Black Flames
- Code: DSM1
- First published: 1993

= Black Flames =

D&D adventure

Black Flames is a fantasy role-playing game adventure published by TSR in 1993 for the Dark Sun campaign using the rules of the 2nd edition of the Advanced Dungeons & Dragons.

==Description==
DSM1: Black Flames is a 122-page adventure written by Sam Witt — his first creative project for TSR — with interior artwork by David O. Miller, cover art by Gerald Brom, and cartography by David "Diesel" LaForce. It was the sixth adventure published for the Dark Sun campaign, and the first in the new "Dark Sun Missions" (DSM) series.

The adventure is designed for four to six characters of 3rd to 6th levels, and came packaged as three books: a flip book for the gamemaster, a matching flip book for the players, and an introductory short story by Lynn Abbey, "Service".

==Plot==
Like all Dark Sun adventures, Black Flames is set on the planet of Athas. During a trip through the desert from Urik to Raam, the characters are overtaken by a ferocious standstorm. Afterwards, a small nomadic tribe comes to their rescue, offering them water. Once the characters have taken a drink, the nomads are revealed to be an illusion of the evil dragon Farcluun, who has dosed the party with a slow-acting poison. The dragon takes the characters to the ruins of the fabled city of Yaramuke, where he offers them the antidote to the poison in exchange for two ancient artifacts that are hidden somewhere in the ruined city. Once the adventurers find the required artifacts, Farcluun reneges on his deal, but before he can kill them, he is attacked by Alabach-Re. While the two dragons fight, the characters escape. Meeting a druid gives them the opportunity to cleanse the evil Black Oasis, transforming it into the healing Cool Spring. Even after they have neutralized the poison, they still have made two powerful enemies: both dragons Faarcluun and Alabach-Re now seek them.

During the adventure, the character find themselves pitted against two new types of undead: the "cursed dead", and the "hungry bodies".

==Reception==
In the May-June 1993 edition of White Wolf Magazine (Issue 38), Berin Kinsman thought that the module was a "good adventure overall", with "enough original ideas, fresh plot twists, and Athasian flavor to keep things entertaining" as well as being a good introductory module for players new to the Dark Sun campaign.
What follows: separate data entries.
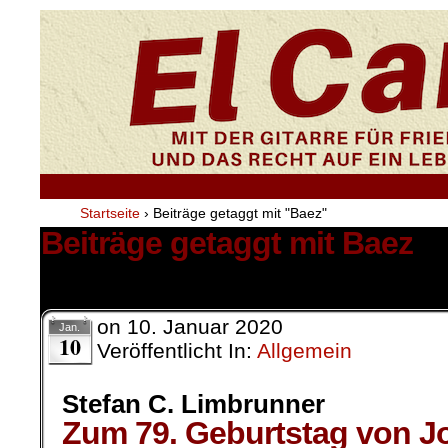
Startseite
›
Beiträge getaggt mit "Baez"
Beiträge getaggt mit Baez
1 Ergebnis.
on
10. Januar 2020
Jan.
10
Veröffentlicht In:
Allgemein
Stefan C. Limbrunner
Zum 79. Geburtstag von Jo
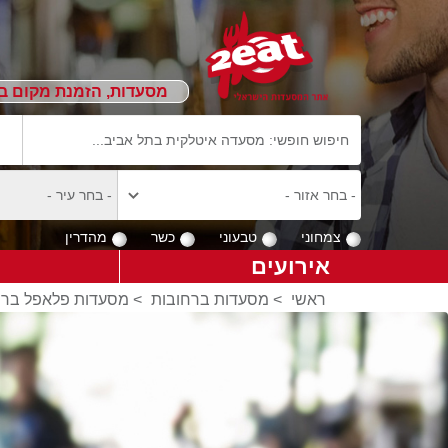
מסעדות, הזמנת מקום ב
צמחוני
טבעוני
כשר
מהדרין
אירועים
ראשי
>
מסעדות ברחובות
>
מסעדות פלאפל ברח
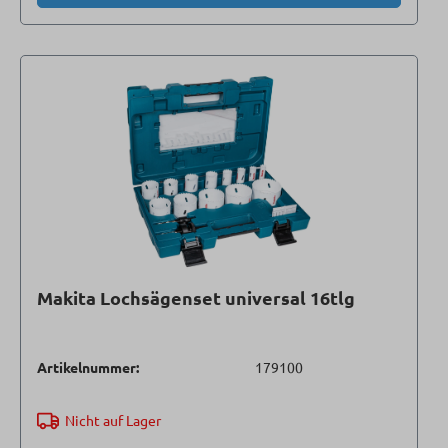
Makita Lochsägenset universal 16tlg
Artikelnummer:
179100
Nicht auf Lager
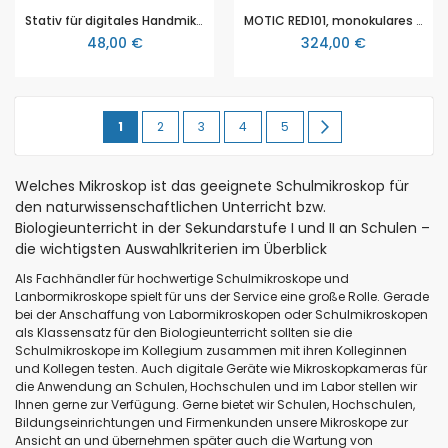
Stativ für digitales Handmikroskop von Euromex Q-scope QS.MS20
MOTIC RED101, monokulares Schulmikroskop, mit Fototubus, 40x - 400x Vergrößerung, Akkubetrieb und LED, ideal für den Biologieunterricht in der Sek 1 und 2
48,00 €
324,00 €
Seite
Sie
Seite
Seite
Seite
Seite
Seite
Weiter
1
2
3
4
5
lesen
Welches Mikroskop ist das geeignete Schulmikroskop für
gerade
den naturwissenschaftlichen Unterricht bzw.
Seite
Biologieunterricht in der Sekundarstufe I und II an Schulen –
die wichtigsten Auswahlkriterien im Überblick
Als Fachhändler für hochwertige Schulmikroskope und
Lanbormikroskope spielt für uns der Service eine große Rolle. Gerade
bei der Anschaffung von Labormikroskopen oder Schulmikroskopen
als Klassensatz für den Biologieunterricht sollten sie die
Schulmikroskope im Kollegium zusammen mit ihren Kolleginnen
und Kollegen testen. Auch digitale Geräte wie Mikroskopkameras für
die Anwendung an Schulen, Hochschulen und im Labor stellen wir
Ihnen gerne zur Verfügung. Gerne bietet wir Schulen, Hochschulen,
Bildungseinrichtungen und Firmenkunden unsere Mikroskope zur
Ansicht an und übernehmen später auch die Wartung von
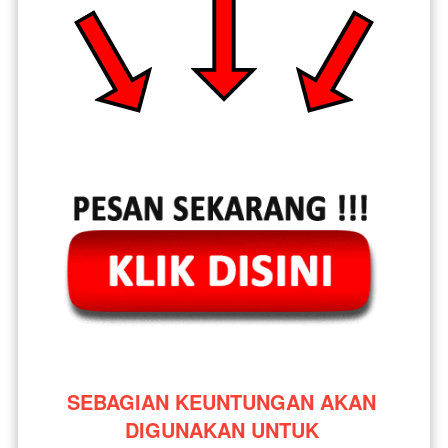
SEBAGIAN KEUNTUNGAN AKAN 
DIGUNAKAN UNTUK 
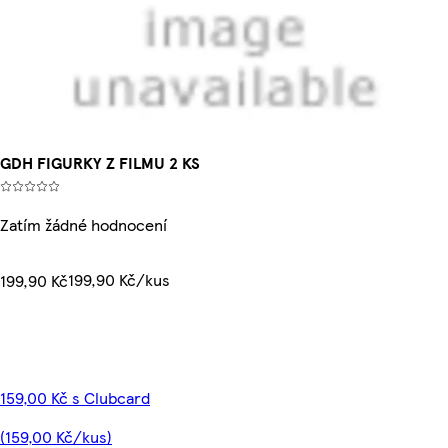
GDH FIGURKY Z FILMU 2 KS
Zatím žádné hodnocení
199,90 Kč/kus
199,90 Kč
159,00 Kč s Clubcard
(159,00 Kč/kus)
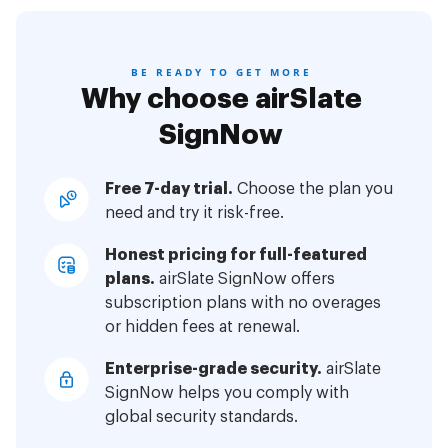
BE READY TO GET MORE
Why choose airSlate
SignNow
Free 7-day trial.
Choose the plan you
need and try it risk-free.
Honest pricing for full-featured
plans.
airSlate SignNow offers
subscription plans with no overages
or hidden fees at renewal.
Enterprise-grade security.
airSlate
SignNow helps you comply with
global security standards.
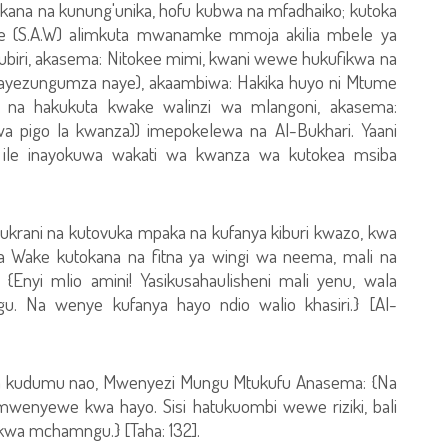
utokana na kunung'unika, hofu kubwa na mfadhaiko; kutoka
e (S.A.W) alimkuta mwanamke mmoja akilia mbele ya
biri, akasema: Nitokee mimi, kwani wewe hukufikwa na
anayezungumza naye), akaambiwa: Hakika huyo ni Mtume
, na hakukuta kwake walinzi wa mlangoni, akasema:
 wa pigo la kwanza)) imepokelewa na Al-Bukhari. Yaani
ni ile inayokuwa wakati wa kwanza wa kutokea msiba
hukrani na kutovuka mpaka na kufanya kiburi kwazo, kwa
Wake kutokana na fitna ya wingi wa neema, mali na
nyi mlio amini! Yasikusahaulisheni mali yenu, wala
 Na wenye kufanya hayo ndio walio khasiri.} [Al-
dhi na kudumu nao, Mwenyezi Mungu Mtukufu Anasema: {Na
wenyewe kwa hayo. Sisi hatukuombi wewe riziki, bali
kwa mchamngu.} [Taha: 132].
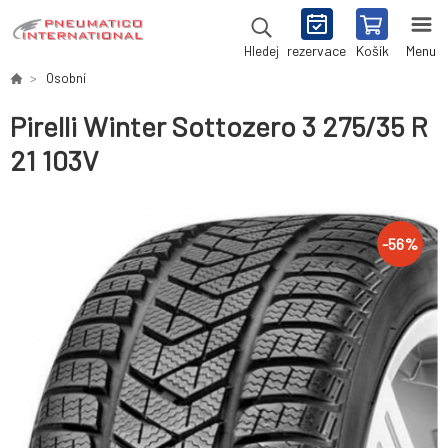
rezervace
Košík
Menu
Hledej
Osobní
Pirelli Winter Sottozero 3 275/35 R
21 103V
-
56
%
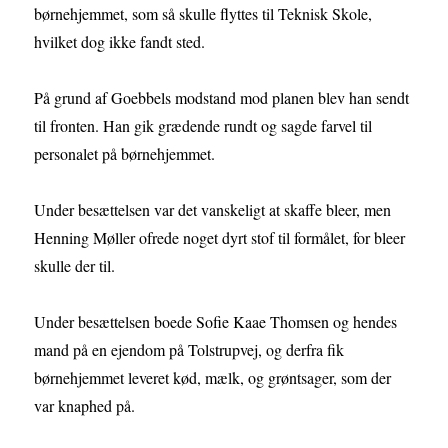
børnehjemmet, som så skulle flyttes til Teknisk Skole,
hvilket dog ikke fandt sted.
På grund af Goebbels modstand mod planen blev han sendt
til fronten. Han gik grædende rundt og sagde farvel til
personalet på børnehjemmet.
Under besættelsen var det vanskeligt at skaffe bleer, men
Henning Møller ofrede noget dyrt stof til formålet, for bleer
skulle der til.
Under besættelsen boede Sofie Kaae Thomsen og hendes
mand på en ejendom på Tolstrupvej, og derfra fik
børnehjemmet leveret kød, mælk, og grøntsager, som der
var knaphed på.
In 2014, games historian Shannon Applecline noted that "In general, the Dark Sun adventures were quite different from the dungeon crawls that dominated D&D in the '80s. However, Black Flames showed that Dark Sun was starting to develop typical tropes of its own: a journey across the desert wilderness; a ruins crawl; and the investigation (and defense) of an oasis."